Wait

I approached the building beyond the stable, thinking it would be a house, but when I reached it, I saw it was an odd shape for a house, one long rectangle, emitting a steady rumble that reminded me of the bees. When I knocked on the door, it opened right away. I realized it hadn’t been latched. Inside was a single enormous room full of tables and wooden benches. Seated around the tables were people with books splayed before them. More books lined the walls, on shelves that climbed to the ceiling. There were ladders for reaching books up high, and wagon-wheel chandeliers that hung down low over the tables. The people were men and women, young and old, and they seemed to be all speaking at once—that was the rumble—carrying on murmuring conversations. Some of them were not so murmuring, were in fact robust. Some seemed disputatious.

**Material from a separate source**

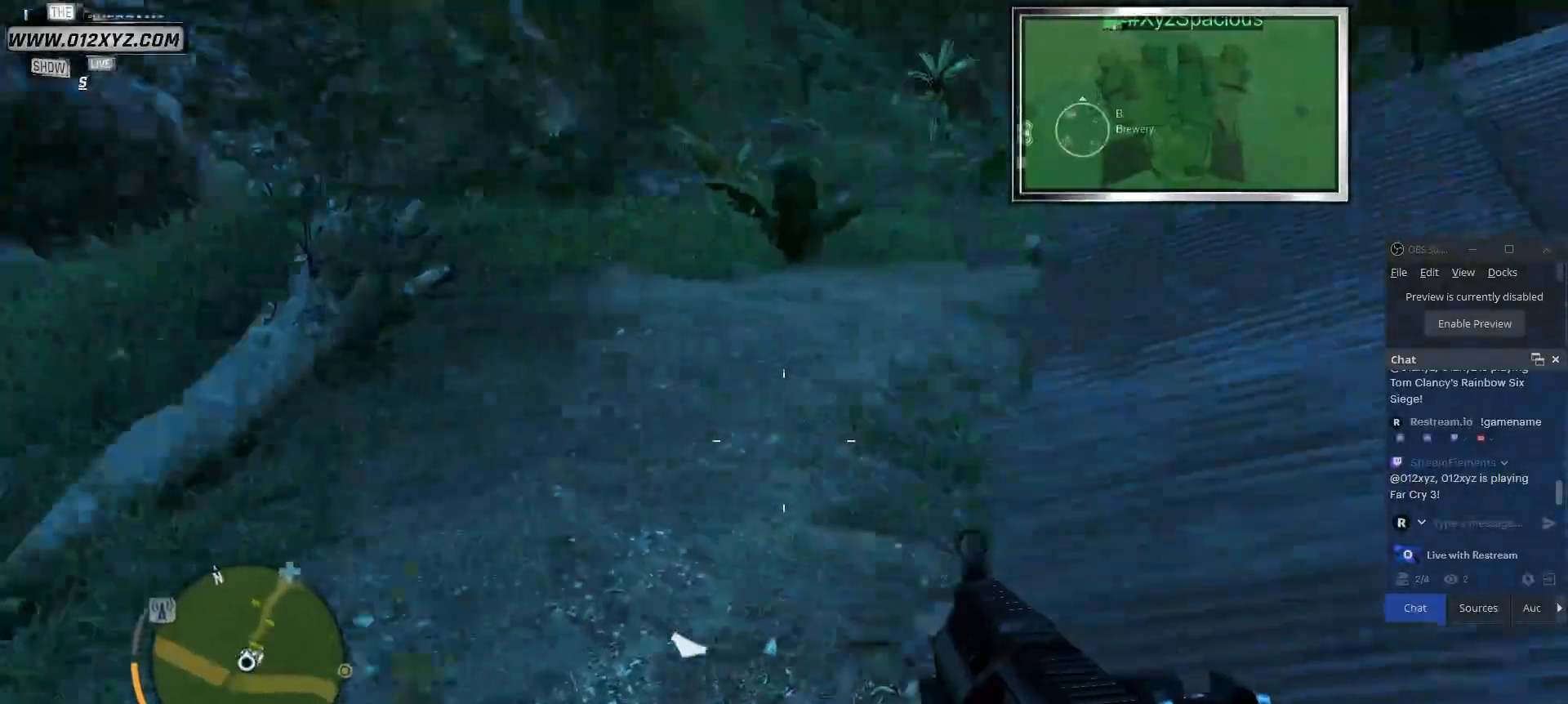
{"keys": ["a"], "mouse": [], "events": []}
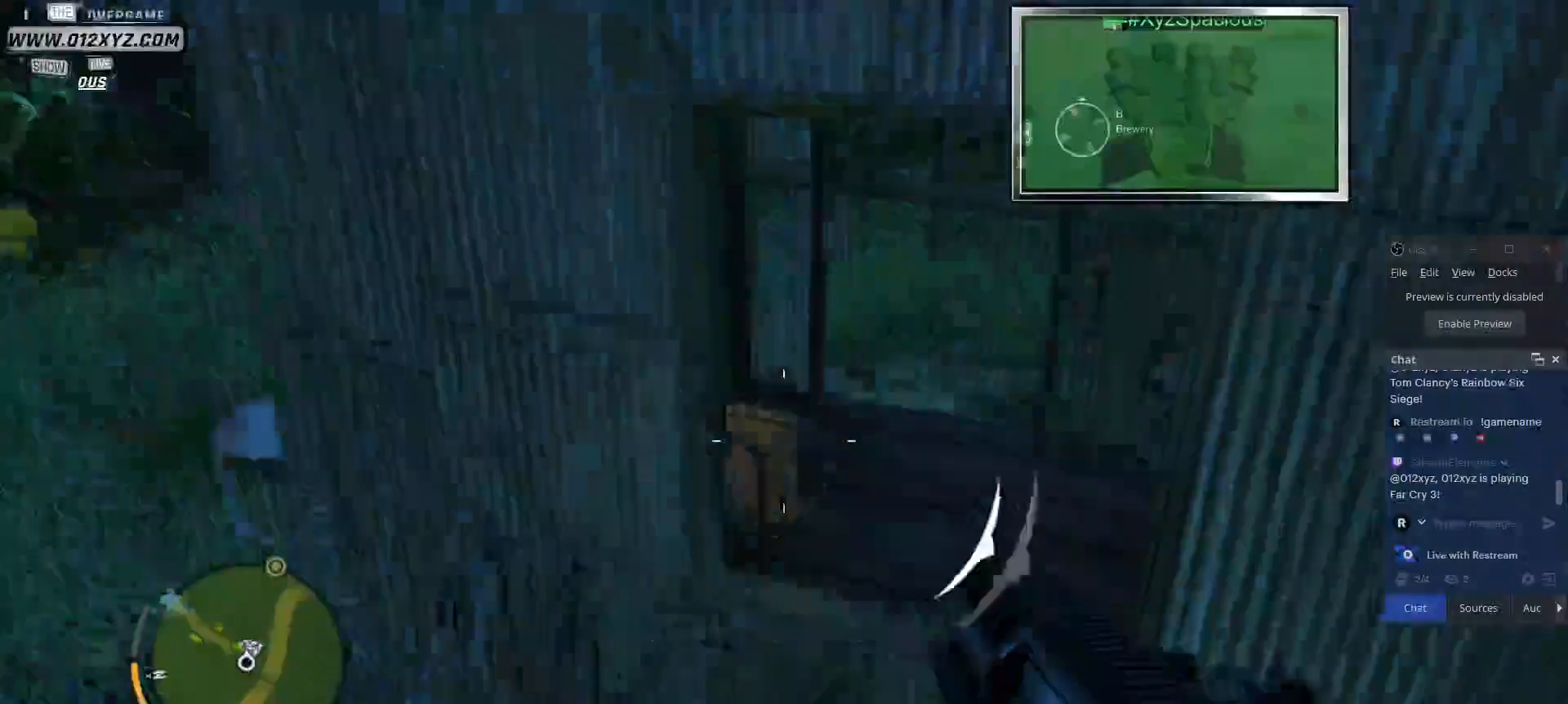
{"keys": ["s"], "mouse": [], "events": [[300, "s", "down"], [433, "a", "up"]]}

“Have you come to study?” someone asked. A young man, tall and lean, with a sparse beard the color of marmalade. He might have been the Captain’s younger brother. He might have been the Captain at an earlier moment in time.

“Study?” There was a tiredness in my body, a soreness I could no longer push away. I felt myself sway.

“Or”—his eyes moving over what must surely have been my general dirtiness—“are you just looking for a place to rest?”

The kitten sneezed and we both looked down. She lay partly covered by straw. Her eyes were gummy and her ribs rose and fell with effort.

“I don’t know what’s wrong with her,” I said.

I let him guide me away from the people, cutting a path around the edge of the room toward an empty area in the back. I thought it was because we were bedraggled and didn’t belong, but then I realized he was leading us to the fireplace, a great big one with a good fire going in it, and there he ushered us into a large plush chair. He slipped the rucksack off my back as I sank down, and the sweetness of being able to recline canceled out any protest I might have made at his taking the provisions away. The chair was soft and the burning logs looked soft as well: coated with char and fluttering skins of ash. They looked as if they had been burning for a long time. My whole life.

“Wait here,” said the young man, leaving.

I almost laughed. It seemed to me I’d been waiting forever. Waiting to get where I was meant to go, waiting to know what I was meant to find. The only thing that kept me from laughing was exhaustion.

And the kitten, who lay too light upon my lap.

Don’t you go, I thought. Don’t you leave me, too.